Succulents

The desert rose

Origins and botanical notes

The desert rose (scientific name Adenium obesum) is an evergreen succulent plant belonging to the Apocynaceae family (a family to which the oleander also belongs). Native to the African continent, and more precisely to the south-east area, it has given life in the course of evolution and numerous subspecies, endemisms and geographical races, which differ from each other in size, color of the flowers and shape of the trunk and leaves . It is commonly called “Madagascar oleander” and in nature some specimens can even exceed 3 meters in height, but generally maintain modest dimensions. In Europe it is possible to find them almost exclusively as bonsai plants. The trunk is very broad, globular on the bottom and with a characteristic light brown color. The leaves are oval, leathery and bright green, while the flowers are large, with 5 petals and a corolla that can reach 13 centimeters in length. After flowering the fruits appear, represented by long dark pods inside which there are plumed seeds.

Sowing


reproduction by cutting is difficult in this species, but the desert rose can be obtained by sowing. When the pods of the mother plant are mature, they will open to allow the seeds to come out. Once harvested (paying attention to their minute dimensions and the extremely volatile pappus) they must be placed in a special seedbed: it will consist of a container with a hole in the bottom, 1/3 covered with draining material (perlite or vermiculite) and for the rest. 2/3 of soil for succulents. The seeds should be placed at a distance of about 4-5 centimeters from each other and covered with a light layer of soil (they must never be buried deeply). The seedbed must be kept at controlled temperatures, from 25 degrees to rising, and the soil must be kept moist, avoiding stagnation of water.

Treating the desert rose


Given its tropical origins, the desert rose does not tolerate temperatures below 15 degrees centigrade; for this reason it is difficult to grow it in the garden, while it is relatively easy to do it by keeping it in pot. In summer it can be left outside, in a sheltered place, in winter it must be kept indoors. As with young seeds and seedlings, adult plants also need well-drained soil, since they are easily prone to root rot and related pathologies. Once the desert rose has been placed in a large vase, we will take care to place it in a bright place and in direct contact with the sun. Being a succulent plant, watering will be reduced to twice a month in spring and summer, while keeping the soil moist if it dries out too much (with the help of a nebulizer) while in winter we will cease to wet the ground. Pruning is not necessary for this species, apart from the specimens with excessively high branches, in this case it is good to cut the branches in early spring. However, the twigs and dry leaves must be eliminated.

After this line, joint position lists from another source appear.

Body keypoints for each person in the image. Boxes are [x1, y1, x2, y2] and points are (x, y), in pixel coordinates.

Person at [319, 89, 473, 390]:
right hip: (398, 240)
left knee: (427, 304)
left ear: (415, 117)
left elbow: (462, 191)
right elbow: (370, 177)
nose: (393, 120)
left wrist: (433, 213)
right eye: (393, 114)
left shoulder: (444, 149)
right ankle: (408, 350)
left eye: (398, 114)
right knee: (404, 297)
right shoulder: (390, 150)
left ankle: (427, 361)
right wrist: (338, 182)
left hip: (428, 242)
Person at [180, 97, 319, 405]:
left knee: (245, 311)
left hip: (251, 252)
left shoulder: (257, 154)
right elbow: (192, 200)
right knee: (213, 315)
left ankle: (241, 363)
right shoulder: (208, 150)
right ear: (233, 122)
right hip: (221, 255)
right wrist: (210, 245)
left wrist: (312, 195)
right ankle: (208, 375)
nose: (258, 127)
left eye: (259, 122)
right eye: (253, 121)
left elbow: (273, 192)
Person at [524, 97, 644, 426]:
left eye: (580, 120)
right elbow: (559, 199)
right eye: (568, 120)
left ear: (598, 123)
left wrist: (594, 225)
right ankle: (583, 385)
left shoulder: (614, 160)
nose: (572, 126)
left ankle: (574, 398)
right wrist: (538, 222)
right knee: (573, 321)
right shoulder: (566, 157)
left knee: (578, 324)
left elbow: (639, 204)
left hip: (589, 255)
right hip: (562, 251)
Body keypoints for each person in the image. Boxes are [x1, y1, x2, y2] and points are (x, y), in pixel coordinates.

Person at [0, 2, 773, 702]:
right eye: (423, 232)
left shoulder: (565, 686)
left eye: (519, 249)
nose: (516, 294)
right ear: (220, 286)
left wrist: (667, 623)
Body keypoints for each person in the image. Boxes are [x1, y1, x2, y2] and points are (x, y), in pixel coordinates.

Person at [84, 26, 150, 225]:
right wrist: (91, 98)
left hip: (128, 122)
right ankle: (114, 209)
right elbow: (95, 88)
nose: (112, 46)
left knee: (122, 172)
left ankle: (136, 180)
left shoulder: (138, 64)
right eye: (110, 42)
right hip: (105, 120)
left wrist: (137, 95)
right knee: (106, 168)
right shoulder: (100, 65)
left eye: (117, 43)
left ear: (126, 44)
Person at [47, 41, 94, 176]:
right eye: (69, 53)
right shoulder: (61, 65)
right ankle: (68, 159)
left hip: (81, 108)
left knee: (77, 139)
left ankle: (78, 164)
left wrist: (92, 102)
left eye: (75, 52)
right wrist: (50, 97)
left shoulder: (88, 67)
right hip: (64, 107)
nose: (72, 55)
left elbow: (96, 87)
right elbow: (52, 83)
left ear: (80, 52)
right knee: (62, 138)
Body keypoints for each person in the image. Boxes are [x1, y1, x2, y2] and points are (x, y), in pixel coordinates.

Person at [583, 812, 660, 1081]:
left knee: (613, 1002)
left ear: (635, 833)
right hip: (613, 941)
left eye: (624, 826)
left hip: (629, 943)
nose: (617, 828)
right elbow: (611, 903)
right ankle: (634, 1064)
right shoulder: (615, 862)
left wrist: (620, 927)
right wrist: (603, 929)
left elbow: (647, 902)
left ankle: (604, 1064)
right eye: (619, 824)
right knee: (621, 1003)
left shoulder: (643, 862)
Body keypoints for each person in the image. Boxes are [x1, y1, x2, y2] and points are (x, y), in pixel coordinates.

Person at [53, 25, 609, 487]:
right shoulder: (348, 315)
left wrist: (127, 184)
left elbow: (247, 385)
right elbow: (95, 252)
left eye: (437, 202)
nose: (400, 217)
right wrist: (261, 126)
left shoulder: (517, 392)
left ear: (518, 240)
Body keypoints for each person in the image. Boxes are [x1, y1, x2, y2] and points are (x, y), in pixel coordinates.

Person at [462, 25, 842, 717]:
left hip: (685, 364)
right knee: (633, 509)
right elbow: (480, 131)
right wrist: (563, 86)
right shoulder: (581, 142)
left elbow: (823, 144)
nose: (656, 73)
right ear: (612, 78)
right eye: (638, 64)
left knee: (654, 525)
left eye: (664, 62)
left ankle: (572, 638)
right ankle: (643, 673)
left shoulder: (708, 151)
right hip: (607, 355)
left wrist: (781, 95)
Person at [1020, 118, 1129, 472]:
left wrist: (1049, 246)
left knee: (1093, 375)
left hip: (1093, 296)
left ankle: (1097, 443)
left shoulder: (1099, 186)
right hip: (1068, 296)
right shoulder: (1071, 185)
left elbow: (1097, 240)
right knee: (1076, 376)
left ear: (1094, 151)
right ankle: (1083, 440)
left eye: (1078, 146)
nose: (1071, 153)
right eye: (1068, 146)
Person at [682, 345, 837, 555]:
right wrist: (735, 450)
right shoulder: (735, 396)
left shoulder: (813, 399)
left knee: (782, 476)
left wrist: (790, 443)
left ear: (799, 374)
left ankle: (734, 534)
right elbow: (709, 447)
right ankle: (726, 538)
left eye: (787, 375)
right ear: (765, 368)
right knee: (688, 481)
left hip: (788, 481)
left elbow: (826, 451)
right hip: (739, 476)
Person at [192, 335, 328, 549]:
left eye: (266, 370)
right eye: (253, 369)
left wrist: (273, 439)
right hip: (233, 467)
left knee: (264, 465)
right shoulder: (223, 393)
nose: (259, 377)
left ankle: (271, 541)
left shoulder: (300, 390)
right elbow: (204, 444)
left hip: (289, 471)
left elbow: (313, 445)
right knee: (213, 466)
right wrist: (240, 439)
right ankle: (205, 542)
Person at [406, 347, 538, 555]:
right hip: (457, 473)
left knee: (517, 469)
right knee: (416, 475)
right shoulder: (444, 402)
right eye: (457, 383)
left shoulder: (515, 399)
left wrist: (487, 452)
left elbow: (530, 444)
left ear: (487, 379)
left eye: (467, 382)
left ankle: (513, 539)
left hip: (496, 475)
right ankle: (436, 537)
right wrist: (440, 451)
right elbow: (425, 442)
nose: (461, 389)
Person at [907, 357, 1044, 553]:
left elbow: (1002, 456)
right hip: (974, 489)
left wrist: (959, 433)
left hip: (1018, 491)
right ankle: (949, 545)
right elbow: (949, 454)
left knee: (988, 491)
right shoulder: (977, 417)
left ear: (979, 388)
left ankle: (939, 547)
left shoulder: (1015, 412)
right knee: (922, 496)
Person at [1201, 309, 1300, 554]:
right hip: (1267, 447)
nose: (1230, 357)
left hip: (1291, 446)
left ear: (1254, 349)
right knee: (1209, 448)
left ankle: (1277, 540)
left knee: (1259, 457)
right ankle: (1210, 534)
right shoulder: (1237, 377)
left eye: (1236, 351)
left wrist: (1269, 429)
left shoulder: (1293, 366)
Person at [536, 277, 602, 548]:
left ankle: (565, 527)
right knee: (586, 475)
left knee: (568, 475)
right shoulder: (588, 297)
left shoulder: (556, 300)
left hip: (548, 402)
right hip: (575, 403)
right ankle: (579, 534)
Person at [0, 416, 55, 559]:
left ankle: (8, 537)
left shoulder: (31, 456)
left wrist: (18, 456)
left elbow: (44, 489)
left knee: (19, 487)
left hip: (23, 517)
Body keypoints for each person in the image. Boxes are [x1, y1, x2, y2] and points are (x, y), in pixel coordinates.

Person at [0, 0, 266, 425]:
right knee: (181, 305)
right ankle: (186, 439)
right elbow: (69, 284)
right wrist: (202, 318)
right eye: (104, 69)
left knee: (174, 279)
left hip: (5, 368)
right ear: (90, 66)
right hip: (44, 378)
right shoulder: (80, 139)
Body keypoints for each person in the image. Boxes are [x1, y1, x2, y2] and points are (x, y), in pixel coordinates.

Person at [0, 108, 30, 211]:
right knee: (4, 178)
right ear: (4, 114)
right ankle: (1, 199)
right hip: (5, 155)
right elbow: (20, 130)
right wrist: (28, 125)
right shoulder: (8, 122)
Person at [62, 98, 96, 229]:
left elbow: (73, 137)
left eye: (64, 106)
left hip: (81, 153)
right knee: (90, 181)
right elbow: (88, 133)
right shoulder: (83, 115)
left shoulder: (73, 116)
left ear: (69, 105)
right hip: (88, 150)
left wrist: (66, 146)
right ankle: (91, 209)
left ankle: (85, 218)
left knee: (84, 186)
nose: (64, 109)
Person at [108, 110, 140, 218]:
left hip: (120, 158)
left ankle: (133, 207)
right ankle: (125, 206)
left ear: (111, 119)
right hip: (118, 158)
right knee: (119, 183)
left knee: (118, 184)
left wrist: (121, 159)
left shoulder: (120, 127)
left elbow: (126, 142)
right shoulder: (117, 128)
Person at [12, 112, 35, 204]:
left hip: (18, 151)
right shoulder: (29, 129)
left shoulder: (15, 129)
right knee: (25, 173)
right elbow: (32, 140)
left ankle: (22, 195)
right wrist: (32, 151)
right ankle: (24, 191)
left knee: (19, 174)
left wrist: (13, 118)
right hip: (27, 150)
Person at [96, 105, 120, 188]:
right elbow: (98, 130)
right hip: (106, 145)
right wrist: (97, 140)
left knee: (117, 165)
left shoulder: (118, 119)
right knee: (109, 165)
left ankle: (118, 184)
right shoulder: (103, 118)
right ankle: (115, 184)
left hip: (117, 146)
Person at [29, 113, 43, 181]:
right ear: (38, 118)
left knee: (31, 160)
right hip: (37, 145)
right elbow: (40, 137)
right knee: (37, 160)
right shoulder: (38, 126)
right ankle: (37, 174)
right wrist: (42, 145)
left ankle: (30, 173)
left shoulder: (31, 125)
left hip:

The desert rose: Curiosities


It is possible to graft the desert rose with the oleander, since both belong to the same family. The operation is rather difficult and it is not always successful, however choosing the right period (in April-May) and a good oleander as a graft holder, those who are already familiar with this practice can try to graft the desert rose. In its homeland this plant is used by the natives for the manufacture of arrows used for hunting; the desert rose, in fact, is poisonous in all its parts (from the seed to the flowers), and its sap contains various toxins that interfere with the normal functioning of the cardio-circulatory system. In contact with the skin, latex is irritating, so care must be taken when moving the plant, in order to avoid accidentally breaking branches, or when cutting branches that are too long; in this regard it is suggested to use latex gloves.